▶ **Task data**
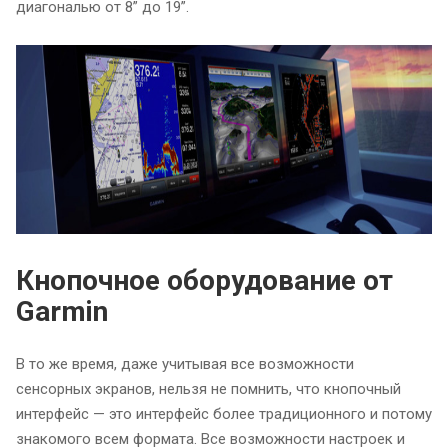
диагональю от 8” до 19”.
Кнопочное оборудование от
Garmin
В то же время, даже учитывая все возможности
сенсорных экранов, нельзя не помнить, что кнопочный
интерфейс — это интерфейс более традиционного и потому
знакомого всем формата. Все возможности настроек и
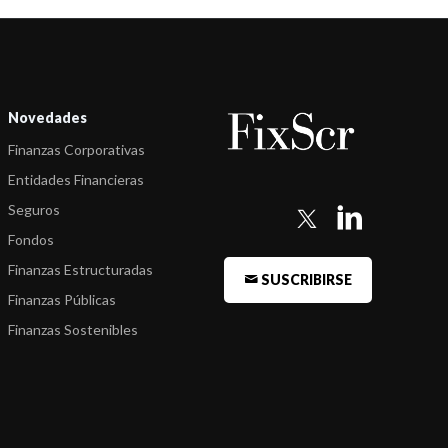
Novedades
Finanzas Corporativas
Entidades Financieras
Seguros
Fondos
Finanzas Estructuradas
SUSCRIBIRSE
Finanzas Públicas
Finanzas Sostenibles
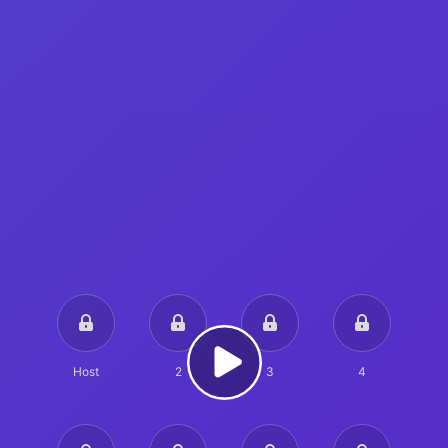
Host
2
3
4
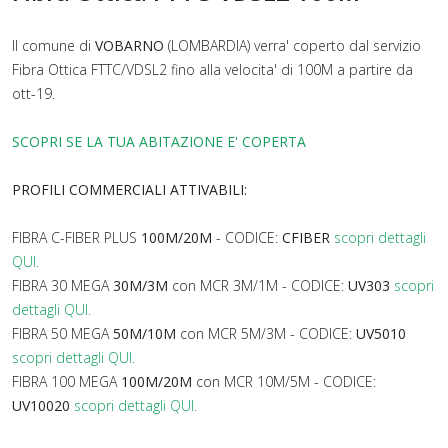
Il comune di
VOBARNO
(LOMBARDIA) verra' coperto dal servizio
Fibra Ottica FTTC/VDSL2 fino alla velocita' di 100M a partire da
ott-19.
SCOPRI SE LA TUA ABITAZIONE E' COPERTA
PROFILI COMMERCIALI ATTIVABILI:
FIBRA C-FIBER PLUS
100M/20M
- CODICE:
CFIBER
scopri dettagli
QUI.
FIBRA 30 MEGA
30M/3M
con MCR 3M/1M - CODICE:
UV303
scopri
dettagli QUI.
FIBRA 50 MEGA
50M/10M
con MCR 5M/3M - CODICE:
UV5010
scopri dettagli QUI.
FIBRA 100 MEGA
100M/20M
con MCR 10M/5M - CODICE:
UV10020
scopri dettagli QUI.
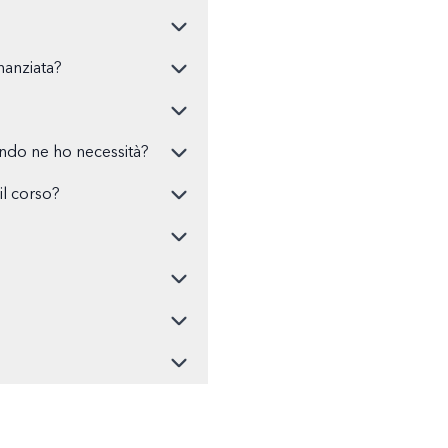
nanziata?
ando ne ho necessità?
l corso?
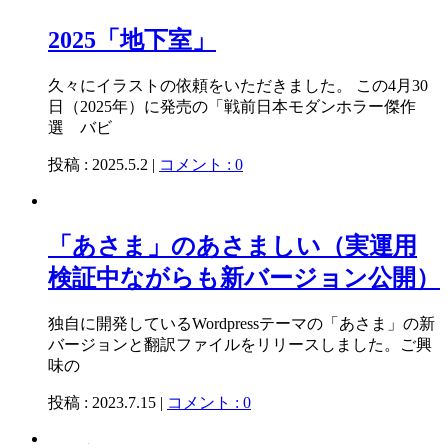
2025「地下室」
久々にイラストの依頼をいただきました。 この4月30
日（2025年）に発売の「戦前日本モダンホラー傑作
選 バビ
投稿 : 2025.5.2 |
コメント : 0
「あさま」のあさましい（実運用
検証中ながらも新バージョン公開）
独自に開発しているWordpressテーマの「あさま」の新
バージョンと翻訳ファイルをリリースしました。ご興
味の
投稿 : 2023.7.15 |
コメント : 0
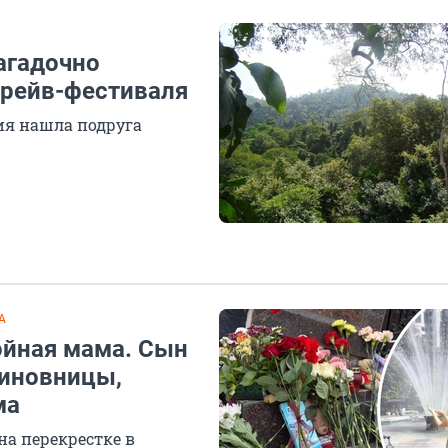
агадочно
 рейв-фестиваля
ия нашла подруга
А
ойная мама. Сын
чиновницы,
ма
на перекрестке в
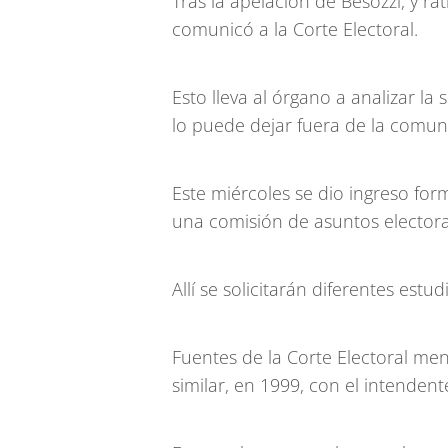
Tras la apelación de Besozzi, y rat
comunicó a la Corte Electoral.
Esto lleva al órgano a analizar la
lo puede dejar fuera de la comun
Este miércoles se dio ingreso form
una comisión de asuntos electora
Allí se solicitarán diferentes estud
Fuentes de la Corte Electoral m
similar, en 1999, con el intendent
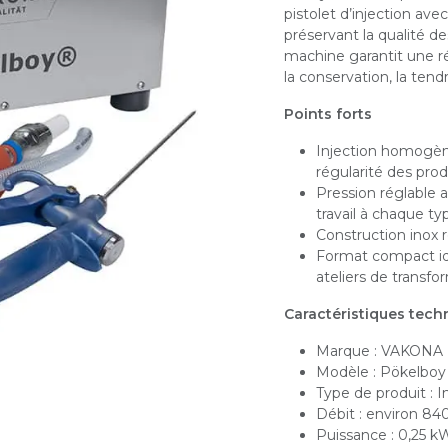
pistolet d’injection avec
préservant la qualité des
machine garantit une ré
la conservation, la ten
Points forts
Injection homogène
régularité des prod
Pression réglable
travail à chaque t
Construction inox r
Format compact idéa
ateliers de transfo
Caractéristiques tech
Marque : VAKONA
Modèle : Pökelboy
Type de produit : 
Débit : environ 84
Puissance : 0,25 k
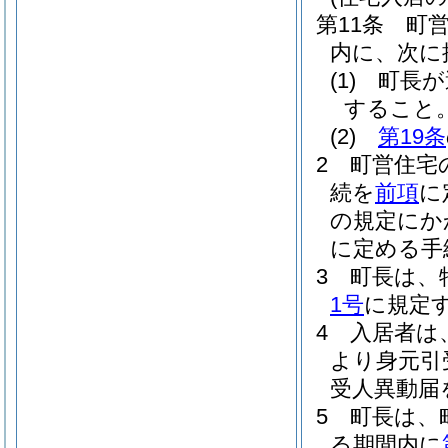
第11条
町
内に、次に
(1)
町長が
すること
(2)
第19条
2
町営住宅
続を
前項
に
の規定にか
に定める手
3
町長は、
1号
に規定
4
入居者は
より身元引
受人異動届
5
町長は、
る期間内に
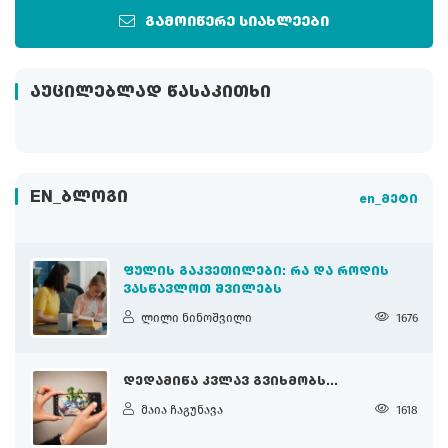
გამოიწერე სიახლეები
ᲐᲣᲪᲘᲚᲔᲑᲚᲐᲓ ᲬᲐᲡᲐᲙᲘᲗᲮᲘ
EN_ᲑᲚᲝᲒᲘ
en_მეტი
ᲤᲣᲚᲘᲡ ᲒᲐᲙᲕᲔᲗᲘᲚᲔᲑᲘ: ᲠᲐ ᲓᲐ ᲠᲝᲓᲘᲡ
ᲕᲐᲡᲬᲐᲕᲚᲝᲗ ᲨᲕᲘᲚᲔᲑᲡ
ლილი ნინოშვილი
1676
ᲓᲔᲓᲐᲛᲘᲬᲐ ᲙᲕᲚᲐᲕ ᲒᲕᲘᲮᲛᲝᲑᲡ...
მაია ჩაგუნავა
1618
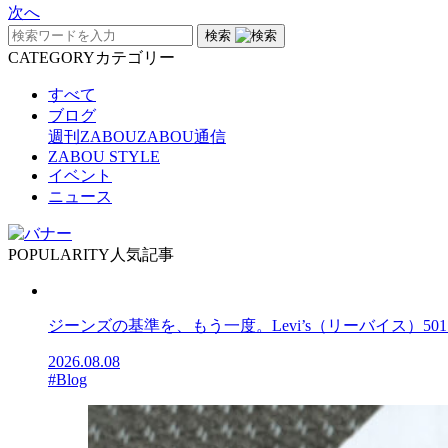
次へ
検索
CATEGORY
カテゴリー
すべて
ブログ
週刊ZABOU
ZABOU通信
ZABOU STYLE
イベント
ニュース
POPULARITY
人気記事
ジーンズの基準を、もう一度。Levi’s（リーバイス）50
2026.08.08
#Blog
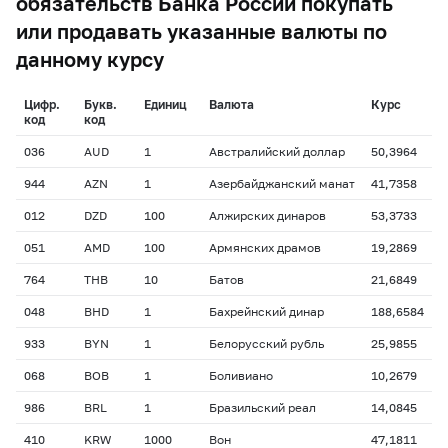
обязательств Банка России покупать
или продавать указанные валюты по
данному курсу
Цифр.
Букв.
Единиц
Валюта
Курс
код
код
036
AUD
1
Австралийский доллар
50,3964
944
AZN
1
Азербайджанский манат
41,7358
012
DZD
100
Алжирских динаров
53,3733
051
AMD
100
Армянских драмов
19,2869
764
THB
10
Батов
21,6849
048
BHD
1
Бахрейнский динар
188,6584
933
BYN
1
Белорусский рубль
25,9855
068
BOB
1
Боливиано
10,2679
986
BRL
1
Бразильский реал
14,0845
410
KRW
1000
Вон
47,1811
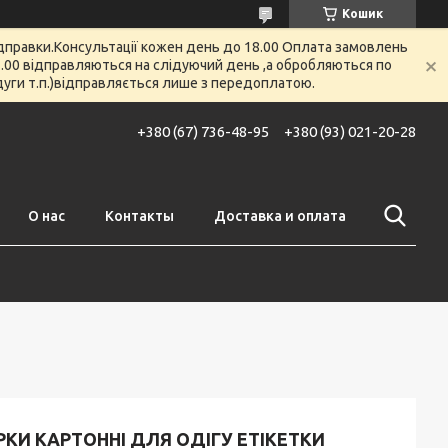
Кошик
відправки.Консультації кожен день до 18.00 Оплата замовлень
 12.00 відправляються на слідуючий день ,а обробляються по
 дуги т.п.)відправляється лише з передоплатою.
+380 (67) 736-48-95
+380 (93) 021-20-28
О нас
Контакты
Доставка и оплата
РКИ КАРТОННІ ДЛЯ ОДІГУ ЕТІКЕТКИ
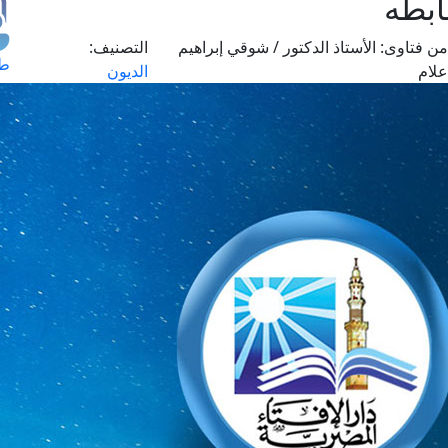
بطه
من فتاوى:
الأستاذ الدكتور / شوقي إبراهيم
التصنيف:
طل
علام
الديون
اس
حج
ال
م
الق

▶ **Exercise instructions**
The exact lines from the one containing "Pression réglable" through the end of the data are to be copied, with both ends kept and pictures left out.

▶ **Written answer**
Pression réglable
travail à chaque t
Construction inox r
Format compact idéa
ateliers de transfo
Caractéristiques tech
Marque : VAKONA
Modèle : Pökelboy
Type de produit : 
Débit : environ 84
Puissance : 0,25 k
第11条
町
内に、次に
(1)
町長が
すること
(2)
第19条
2
町営住宅
続を
前項
に
の規定にか
に定める手
3
町長は、
1号
に規定
4
入居者は
より身元引
受人異動届
5
町長は、
る期間内に
გამოიწერე სიახლეები
ᲐᲣᲪᲘᲚᲔᲑᲚᲐᲓ ᲬᲐᲡᲐᲙᲘᲗᲮᲘ
EN_ᲑᲚᲝᲒᲘ
en_მეტი
ᲤᲣᲚᲘᲡ ᲒᲐᲙᲕᲔᲗᲘᲚᲔᲑᲘ: ᲠᲐ ᲓᲐ ᲠᲝᲓᲘᲡ
ᲕᲐᲡᲬᲐᲕᲚᲝᲗ ᲨᲕᲘᲚᲔᲑᲡ
ლილი ნინოშვილი
1676
ᲓᲔᲓᲐᲛᲘᲬᲐ ᲙᲕᲚᲐᲕ ᲒᲕᲘᲮᲛᲝᲑᲡ...
მაია ჩაგუნავა
1618
次へ
検索
CATEGORY
カテゴリー
すべて
ブログ
週刊ZABOU
ZABOU通信
ZABOU STYLE
イベント
ニュース
POPULARITY
人気記事
ジーンズの基準を、もう一度。Levi’s（リーバイス）50
2026.08.08
#Blog
обязательств Банка России покупать
или продавать указанные валюты по
данному курсу
Цифр.
Букв.
Единиц
Валюта
Курс
код
код
036
AUD
1
Австралийский доллар
50,3964
944
AZN
1
Азербайджанский манат
41,7358
012
DZD
100
Алжирских динаров
53,3733
051
AMD
100
Армянских драмов
19,2869
764
THB
10
Батов
21,6849
048
BHD
1
Бахрейнский динар
188,6584
933
BYN
1
Белорусский рубль
25,9855
068
BOB
1
Боливиано
10,2679
986
BRL
1
Бразильский реал
14,0845
410
KRW
1000
Вон
47,1811
Кошик
відправки.Консультації кожен день до 18.00 Оплата замовлень
 12.00 відправляються на слідуючий день ,а обробляються по
 дуги т.п.)відправляється лише з передоплатою.
+380 (67) 736-48-95
+380 (93) 021-20-28
О нас
Контакты
Доставка и оплата
РКИ КАРТОННІ ДЛЯ ОДІГУ ЕТІКЕТКИ
بطه
من فتاوى:
الأستاذ الدكتور / شوقي إبراهيم
التصنيف:
طل
علام
الديون
اس
حج
ال
م
الق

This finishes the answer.